7.2. Work Holding Method

In the machining of a complex component, it is usually started off with the milling of a rectangular block. To ensure that each surface of the rectangular block is perpendicular to its neighbouring surfaces, the following points should be noted:-

  • The vice jaws and the workpiece must be free from burrs, chips, and cutting fluid.
  • Smaller workpiece should be supported by parallel bars to provide the supporting datum.
  • Round bar must be placed between the workpiece and the movable jaw to ensure that the workpiece is in perfect contact with the fix jaw.
  • The vice handle should be tightened by hand to avoid over clamping of the workpiece as well as the vice. Hide face hammer should be used to assure that the workpiece is in perfect contact with the supporting base.
  • On completion of the milling of the first face, the workpiece should be unloaded, deburred, and cleaned before the next operation.
  • To machine the second and the third faces, the workpiece should be clamped with its preceding machined surface facing against the fix jaw of the vice.
  • Similar clamping method can be applied in the machining of the fourth face.
  • Yet it can also be clamped on the vice without the round bar.
  • Both ends of the workpiece can be machined with the periphery flutes of the cutter using up cut milling as shown in figure 23.

Figure 22. Holding Method by Using a Machine Vice

Figure 23. End Surface Milling


8. Safety

Safety practices of a machine shop should be followed. A complete understanding of the Safety Rules would enable the students to identify potential hazards that may occur under different working conditions such that appropriate preventive actions can be taken to avoid the happening of accidents. Emphasis should be given that the eyes of the machine operator must be protected by wearing a face shield (figure 24) to prevent accident that may be caused by chips, cutting fluid, and tool breakage.

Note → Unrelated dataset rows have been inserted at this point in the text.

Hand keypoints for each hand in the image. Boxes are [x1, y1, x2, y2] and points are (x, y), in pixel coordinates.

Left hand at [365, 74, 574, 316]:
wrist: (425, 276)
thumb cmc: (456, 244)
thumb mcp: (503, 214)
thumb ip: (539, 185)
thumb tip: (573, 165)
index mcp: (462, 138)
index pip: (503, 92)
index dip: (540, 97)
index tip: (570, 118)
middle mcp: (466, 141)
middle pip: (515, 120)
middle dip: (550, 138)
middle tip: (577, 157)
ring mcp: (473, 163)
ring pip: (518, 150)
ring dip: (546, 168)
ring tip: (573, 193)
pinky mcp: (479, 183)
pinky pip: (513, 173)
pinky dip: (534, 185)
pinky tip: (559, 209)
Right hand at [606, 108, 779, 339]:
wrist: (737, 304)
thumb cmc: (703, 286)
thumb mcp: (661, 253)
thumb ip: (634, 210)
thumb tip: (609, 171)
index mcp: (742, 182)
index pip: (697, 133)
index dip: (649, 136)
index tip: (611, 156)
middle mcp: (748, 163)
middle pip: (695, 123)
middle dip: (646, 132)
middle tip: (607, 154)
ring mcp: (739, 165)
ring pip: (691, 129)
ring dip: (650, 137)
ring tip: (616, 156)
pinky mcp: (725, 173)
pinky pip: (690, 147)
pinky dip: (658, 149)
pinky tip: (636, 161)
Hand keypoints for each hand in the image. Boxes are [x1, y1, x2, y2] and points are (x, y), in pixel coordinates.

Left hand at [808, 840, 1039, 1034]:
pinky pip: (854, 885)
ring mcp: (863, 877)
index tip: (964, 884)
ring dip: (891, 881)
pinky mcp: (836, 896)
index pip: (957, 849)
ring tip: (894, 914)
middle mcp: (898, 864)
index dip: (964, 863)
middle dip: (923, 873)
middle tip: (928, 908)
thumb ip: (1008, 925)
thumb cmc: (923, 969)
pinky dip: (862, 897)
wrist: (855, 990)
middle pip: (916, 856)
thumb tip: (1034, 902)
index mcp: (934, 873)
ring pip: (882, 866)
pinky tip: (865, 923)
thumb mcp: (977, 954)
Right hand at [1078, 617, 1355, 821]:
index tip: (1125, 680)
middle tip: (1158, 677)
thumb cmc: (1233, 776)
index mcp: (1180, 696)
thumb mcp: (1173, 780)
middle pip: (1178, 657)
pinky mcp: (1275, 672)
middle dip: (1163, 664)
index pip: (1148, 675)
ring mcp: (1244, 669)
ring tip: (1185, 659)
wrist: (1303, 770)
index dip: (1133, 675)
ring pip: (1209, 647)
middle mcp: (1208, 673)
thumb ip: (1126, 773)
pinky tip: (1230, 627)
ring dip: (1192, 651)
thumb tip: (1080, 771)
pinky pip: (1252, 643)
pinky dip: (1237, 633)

Machine operators must also take care of their body such as fingers which keep out of any moving parts, especially the rotating cutter of the machine, to prevent any unnecessary accident hurt. The milling machine must be stopped immediately when any accidence occurred, so the operator must stand near by the control panel of the machine and pays more attention on the operation. Remember the Chinese phrase 'carefully can be driven the boat in thousand year' that you will enjoy the benefits provided by milling.